The Evolution of Bruno Littlemore - Benjamin Hale [65]
“Bruno,” said Tal. “Meet Mr. Punch.”
Tal slipped her arm into the vacant bag of the creature’s body, and suddenly it (one) was fucking alive, and (two) had attached itself to her arm.
Without my noticing, Tal had also somehow turned her voice into a distorted, barely articulate, high-pitched, metallic quacking noise. And yet, because my attention was diverted to the monstrosity on the end of her right arm, even though I perfectly well knew it was she who was speaking, the voice seemed to emanate from the head of the puppet—as if this tiny monster made of wood and fabric and marbles had been given not only an independent agency and autonomous locomotion, but a consciousness, a voice!
“That’s the way to do it!” declared the disgusting creature, and followed it with a mischievous cackle. “That’s the way to do it! Ah-hahaha-ha!”
Why in the world was this being done to me? The other scientists crowded around us in skeptical distrust of this whole exercise. Lydia sat cross-legged on the squishy blue mat on the lab floor, and Tal sat crosslegged directly facing her. I sat in Lydia’s lap. As soon as the puppet began to move its horrible head and speak with its horrible quacking voice, I turned my head away from it, burrowing my face into Lydia’s body, where it was fragrant and safe and warm and I could be near her nourishment-symbolizing breasts. In retrospect, the puppet probably did not wave its arms or clap its hands or nod its head or speak in its quacking voice more than a total of ten or fifteen seconds before Lydia called a halt to the experiment. Lydia signaled Tal to stop what she was doing.

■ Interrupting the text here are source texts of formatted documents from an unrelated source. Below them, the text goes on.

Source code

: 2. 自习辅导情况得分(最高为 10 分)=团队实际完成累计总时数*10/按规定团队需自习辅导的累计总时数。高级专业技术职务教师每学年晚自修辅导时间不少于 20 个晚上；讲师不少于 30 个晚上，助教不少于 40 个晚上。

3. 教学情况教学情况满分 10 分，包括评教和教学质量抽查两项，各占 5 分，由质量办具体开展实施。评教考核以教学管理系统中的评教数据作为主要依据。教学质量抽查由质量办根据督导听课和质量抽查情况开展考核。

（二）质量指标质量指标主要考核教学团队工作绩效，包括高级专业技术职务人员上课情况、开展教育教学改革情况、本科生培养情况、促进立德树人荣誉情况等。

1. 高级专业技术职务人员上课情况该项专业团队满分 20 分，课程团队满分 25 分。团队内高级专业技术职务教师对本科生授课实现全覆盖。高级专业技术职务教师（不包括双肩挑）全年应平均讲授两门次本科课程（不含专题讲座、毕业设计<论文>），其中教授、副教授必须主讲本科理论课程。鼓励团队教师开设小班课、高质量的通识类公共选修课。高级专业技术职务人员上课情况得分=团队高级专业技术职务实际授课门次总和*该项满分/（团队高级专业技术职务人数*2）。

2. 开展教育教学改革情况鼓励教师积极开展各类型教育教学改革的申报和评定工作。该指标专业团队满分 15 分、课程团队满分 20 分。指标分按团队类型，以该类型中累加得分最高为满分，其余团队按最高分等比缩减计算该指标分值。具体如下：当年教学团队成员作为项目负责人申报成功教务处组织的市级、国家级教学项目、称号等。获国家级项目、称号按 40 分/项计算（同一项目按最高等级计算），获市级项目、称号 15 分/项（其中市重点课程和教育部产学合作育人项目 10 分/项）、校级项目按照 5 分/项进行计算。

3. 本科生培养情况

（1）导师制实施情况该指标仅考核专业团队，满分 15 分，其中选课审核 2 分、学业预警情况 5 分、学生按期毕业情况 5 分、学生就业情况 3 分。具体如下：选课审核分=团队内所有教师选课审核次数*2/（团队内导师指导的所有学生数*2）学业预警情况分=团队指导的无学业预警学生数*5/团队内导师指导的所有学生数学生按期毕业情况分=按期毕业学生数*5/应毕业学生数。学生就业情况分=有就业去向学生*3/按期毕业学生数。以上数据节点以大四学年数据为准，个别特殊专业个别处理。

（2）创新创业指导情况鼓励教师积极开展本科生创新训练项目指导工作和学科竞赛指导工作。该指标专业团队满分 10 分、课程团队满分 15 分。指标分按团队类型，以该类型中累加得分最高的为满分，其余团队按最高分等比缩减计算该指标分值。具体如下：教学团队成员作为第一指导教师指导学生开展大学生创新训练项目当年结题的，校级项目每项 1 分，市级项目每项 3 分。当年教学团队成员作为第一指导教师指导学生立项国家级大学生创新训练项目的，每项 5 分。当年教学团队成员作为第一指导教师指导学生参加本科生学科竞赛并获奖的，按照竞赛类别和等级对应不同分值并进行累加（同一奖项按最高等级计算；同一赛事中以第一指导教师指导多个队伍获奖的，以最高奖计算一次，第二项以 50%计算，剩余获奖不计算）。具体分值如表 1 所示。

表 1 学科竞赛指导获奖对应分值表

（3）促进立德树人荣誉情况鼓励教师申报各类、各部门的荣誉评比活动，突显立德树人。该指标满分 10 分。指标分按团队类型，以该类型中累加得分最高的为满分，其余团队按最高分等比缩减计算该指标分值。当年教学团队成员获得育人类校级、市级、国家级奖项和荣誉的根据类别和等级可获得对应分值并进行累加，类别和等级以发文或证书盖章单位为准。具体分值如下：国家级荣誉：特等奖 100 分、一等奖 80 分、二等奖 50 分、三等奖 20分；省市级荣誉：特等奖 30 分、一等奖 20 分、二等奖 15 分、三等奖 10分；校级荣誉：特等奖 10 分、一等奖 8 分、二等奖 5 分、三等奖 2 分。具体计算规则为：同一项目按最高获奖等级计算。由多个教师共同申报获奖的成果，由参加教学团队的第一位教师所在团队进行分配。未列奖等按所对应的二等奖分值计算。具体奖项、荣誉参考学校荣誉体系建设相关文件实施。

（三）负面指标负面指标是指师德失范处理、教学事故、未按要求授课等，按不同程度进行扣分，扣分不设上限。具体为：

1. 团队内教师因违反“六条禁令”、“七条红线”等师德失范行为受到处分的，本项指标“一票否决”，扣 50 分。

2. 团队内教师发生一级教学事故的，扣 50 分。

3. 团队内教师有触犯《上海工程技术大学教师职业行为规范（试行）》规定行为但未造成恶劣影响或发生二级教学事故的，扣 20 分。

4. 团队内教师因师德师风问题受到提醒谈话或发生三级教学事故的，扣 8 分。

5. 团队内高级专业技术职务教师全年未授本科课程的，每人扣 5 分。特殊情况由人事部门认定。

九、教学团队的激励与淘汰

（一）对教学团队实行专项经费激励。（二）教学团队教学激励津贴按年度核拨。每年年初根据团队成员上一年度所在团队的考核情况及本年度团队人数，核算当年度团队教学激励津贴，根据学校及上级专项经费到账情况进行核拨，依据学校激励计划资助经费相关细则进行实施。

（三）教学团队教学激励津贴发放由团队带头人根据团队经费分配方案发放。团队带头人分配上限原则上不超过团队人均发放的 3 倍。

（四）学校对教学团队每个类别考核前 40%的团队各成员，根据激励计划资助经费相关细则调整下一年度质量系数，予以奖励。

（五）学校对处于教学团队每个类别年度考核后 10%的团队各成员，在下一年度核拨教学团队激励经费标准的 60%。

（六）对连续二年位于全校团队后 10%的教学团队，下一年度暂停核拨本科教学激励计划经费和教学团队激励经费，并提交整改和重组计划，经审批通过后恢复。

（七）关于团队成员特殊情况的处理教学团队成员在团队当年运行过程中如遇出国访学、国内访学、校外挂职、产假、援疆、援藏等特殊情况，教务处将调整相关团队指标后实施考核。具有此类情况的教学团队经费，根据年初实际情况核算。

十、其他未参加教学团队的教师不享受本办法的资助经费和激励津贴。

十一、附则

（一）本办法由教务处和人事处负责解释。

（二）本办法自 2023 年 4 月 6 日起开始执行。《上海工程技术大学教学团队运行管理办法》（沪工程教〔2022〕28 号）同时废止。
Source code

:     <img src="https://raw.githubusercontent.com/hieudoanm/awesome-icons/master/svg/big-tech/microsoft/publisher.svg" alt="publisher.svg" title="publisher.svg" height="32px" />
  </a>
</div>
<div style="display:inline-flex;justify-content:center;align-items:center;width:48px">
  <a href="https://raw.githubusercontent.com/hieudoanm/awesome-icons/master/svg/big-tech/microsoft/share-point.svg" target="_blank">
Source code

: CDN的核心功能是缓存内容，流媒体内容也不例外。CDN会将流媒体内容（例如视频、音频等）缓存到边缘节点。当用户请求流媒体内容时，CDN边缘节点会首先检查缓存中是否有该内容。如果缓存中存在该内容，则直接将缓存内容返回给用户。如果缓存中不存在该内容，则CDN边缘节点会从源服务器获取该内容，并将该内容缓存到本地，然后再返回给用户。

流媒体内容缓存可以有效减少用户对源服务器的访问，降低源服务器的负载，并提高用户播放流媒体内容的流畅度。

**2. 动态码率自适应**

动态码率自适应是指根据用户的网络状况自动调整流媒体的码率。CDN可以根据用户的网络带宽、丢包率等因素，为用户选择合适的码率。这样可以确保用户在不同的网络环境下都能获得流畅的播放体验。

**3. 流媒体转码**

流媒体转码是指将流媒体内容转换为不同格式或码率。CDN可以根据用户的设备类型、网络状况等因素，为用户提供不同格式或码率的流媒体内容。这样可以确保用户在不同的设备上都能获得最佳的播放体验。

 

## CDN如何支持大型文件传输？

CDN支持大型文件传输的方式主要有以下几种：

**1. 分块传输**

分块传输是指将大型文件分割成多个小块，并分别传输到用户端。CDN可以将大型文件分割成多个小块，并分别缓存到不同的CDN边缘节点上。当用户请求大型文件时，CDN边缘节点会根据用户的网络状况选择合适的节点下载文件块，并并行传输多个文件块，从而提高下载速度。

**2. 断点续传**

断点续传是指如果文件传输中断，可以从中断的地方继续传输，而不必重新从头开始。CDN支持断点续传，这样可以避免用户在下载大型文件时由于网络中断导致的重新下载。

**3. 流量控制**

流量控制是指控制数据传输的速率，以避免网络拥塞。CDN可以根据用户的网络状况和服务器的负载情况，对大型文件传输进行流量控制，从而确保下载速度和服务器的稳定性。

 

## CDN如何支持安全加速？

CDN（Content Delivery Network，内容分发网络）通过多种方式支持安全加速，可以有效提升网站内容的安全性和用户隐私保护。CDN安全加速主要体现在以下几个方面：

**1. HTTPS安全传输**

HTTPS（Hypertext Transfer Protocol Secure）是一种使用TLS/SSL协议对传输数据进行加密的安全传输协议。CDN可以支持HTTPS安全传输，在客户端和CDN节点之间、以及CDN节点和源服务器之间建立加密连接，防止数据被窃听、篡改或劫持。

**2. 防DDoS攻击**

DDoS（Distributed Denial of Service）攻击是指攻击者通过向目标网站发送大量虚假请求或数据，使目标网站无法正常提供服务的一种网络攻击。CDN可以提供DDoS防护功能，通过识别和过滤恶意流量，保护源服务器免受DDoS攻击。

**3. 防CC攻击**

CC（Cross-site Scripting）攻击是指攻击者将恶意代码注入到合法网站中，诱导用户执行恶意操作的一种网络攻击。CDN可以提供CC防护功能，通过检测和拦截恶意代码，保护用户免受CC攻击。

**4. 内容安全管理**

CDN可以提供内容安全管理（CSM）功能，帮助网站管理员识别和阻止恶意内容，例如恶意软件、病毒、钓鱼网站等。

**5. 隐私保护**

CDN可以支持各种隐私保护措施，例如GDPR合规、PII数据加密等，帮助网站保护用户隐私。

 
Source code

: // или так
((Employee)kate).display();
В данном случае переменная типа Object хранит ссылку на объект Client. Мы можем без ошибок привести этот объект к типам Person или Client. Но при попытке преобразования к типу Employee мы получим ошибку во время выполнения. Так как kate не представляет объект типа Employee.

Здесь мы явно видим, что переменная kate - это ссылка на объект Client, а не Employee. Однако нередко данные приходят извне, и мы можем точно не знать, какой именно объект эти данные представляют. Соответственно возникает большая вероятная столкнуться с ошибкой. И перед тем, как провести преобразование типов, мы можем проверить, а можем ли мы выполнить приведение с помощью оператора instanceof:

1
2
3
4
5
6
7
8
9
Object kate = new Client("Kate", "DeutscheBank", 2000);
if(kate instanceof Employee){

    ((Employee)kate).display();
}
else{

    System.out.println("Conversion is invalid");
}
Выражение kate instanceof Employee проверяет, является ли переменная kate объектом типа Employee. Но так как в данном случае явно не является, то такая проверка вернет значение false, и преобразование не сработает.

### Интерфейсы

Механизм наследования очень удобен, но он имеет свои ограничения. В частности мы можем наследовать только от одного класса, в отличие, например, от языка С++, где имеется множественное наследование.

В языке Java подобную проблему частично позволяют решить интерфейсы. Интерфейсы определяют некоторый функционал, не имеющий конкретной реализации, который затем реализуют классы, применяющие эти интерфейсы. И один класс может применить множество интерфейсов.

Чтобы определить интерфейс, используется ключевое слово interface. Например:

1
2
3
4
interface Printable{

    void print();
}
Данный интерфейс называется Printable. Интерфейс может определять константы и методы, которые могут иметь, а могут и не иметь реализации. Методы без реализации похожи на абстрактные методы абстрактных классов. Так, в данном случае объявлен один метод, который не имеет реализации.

She could see at once that whatever effect they had been hoping for with this experiment (amusement?) was not happening, but rather I was afraid. Tal reached into her mouth and removed some sort of spit-slimy piece of metal. Then she removed her arm from the body of the puppet, disemboweling him, rendering him a slack dead bag of fabric with hands and a head.
I was exhausted by the relief of my terror when Tal’s arm turned into a normal human arm again, with a normal human hand on the end of it instead of an ugly little talking man. The terrible little man who had spoken was once again limp and impotent, and he was put away somewhere out of sight where he could not bother me. After this incident, I think the other scientists at the lab started taking Tal even less seriously than before.
The next time I was watching my beloved Bert and Ernie on Sesame Street, Lydia may have pointed out to me that even they were puppets of a certain sort—that these benign figures whom I loved were puppets, too, and I didn’t find them frightening, did I? True as that may have been, a key difference with Bert and Ernie was that the puppeteers of Sesame Street took pains to mask the human agency and artifice behind them. As long as the viewer is fooled, it doesn’t matter what they are.